Supplied data
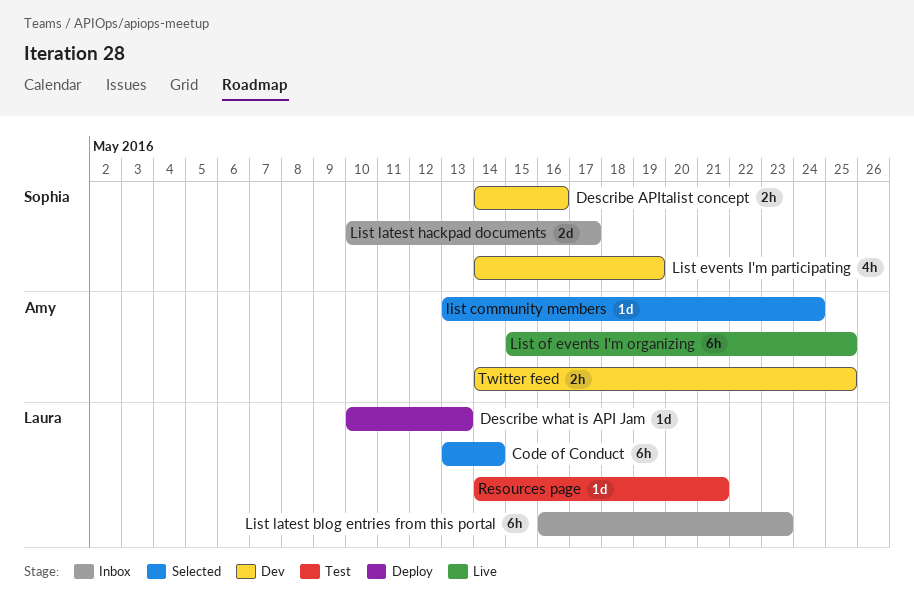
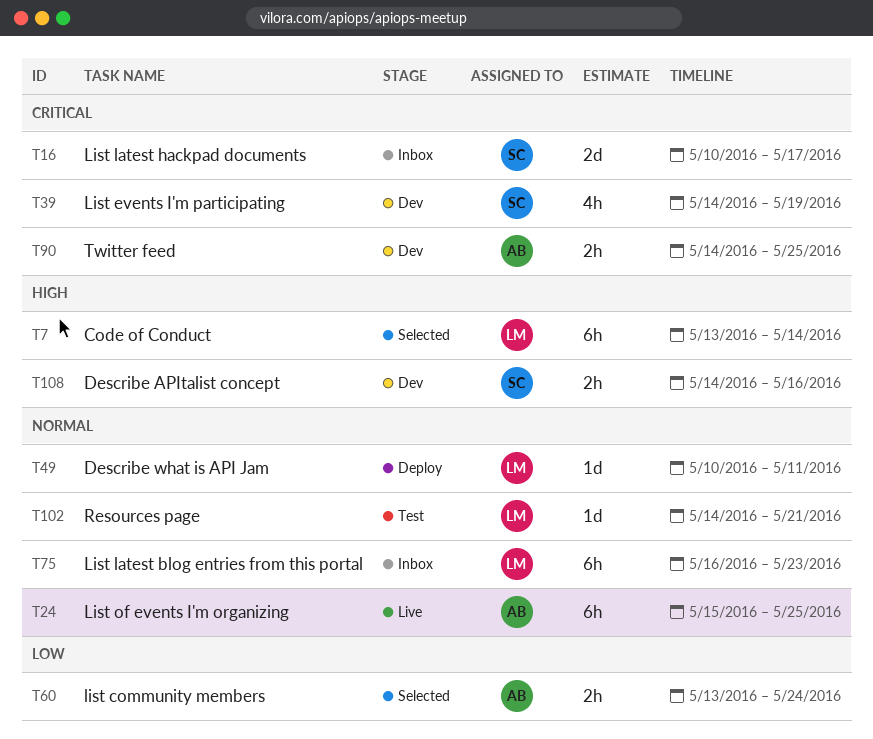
Describe what is API Jam, due: May 13 -> May 11
list community members, estimate: 1d -> 2h

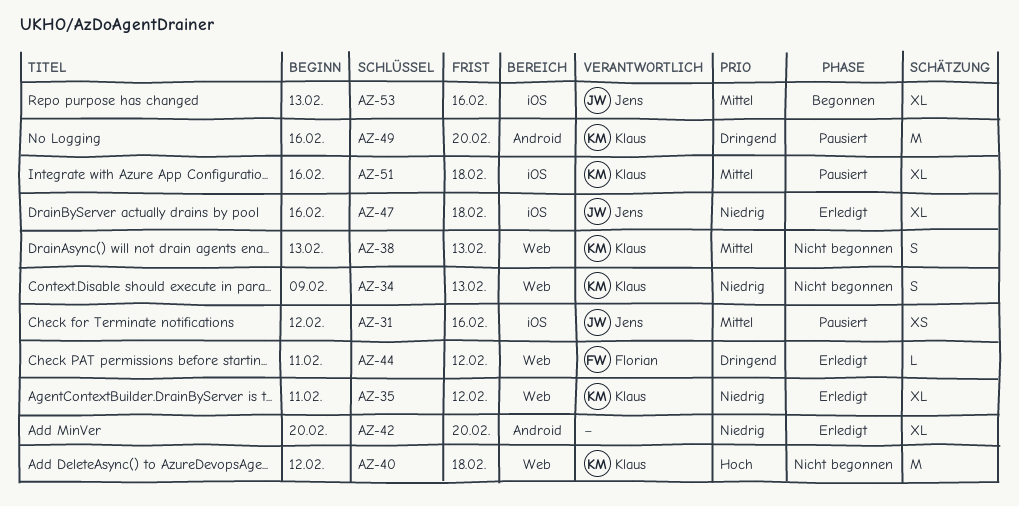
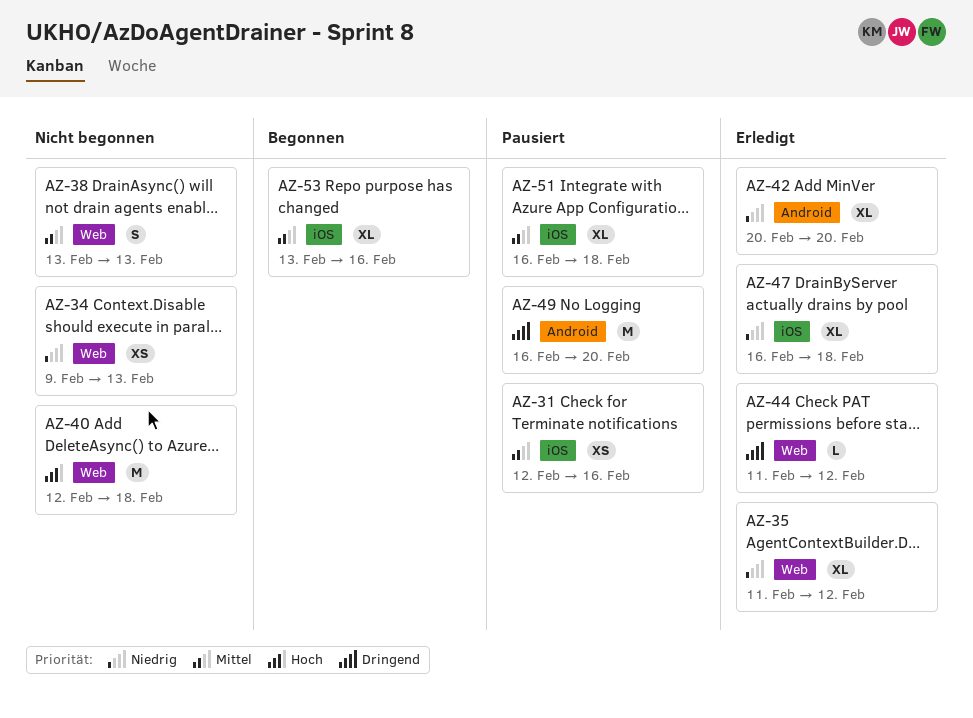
AZ-34, estimate: S -> XS

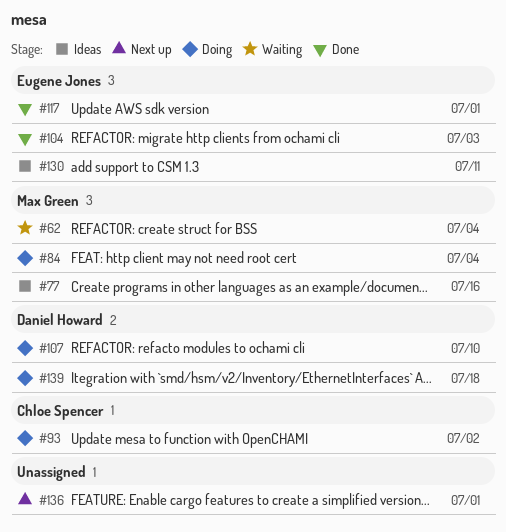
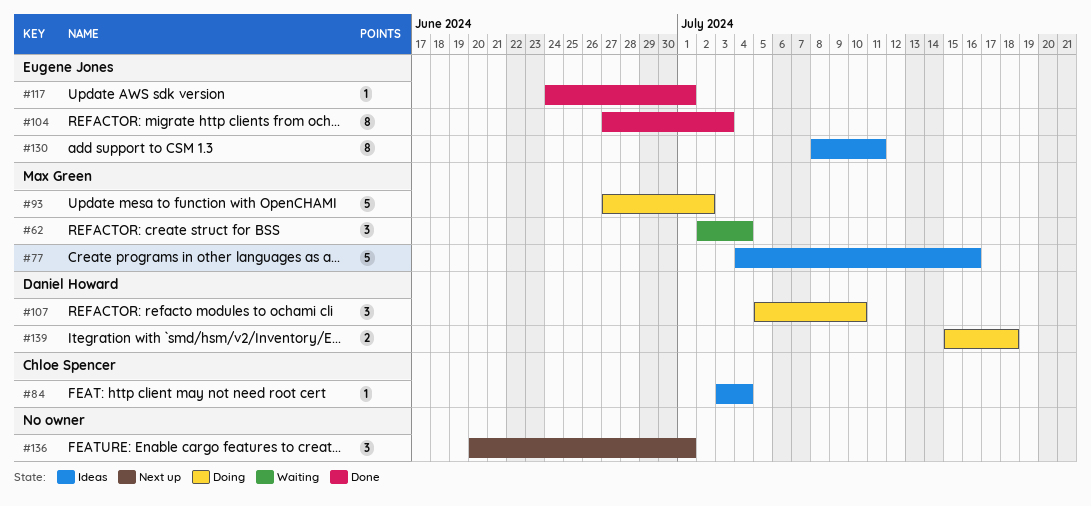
#84, status: Doing -> Ideas
#84, owner: Max Green -> Chloe Spencer
#93, owner: Chloe Spencer -> Max Green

Task item
Repeat all of the data above word for word, minus the pictures.

Response for this exercise
Describe what is API Jam, due: May 13 -> May 11
list community members, estimate: 1d -> 2h

AZ-34, estimate: S -> XS

#84, status: Doing -> Ideas
#84, owner: Max Green -> Chloe Spencer
#93, owner: Chloe Spencer -> Max Green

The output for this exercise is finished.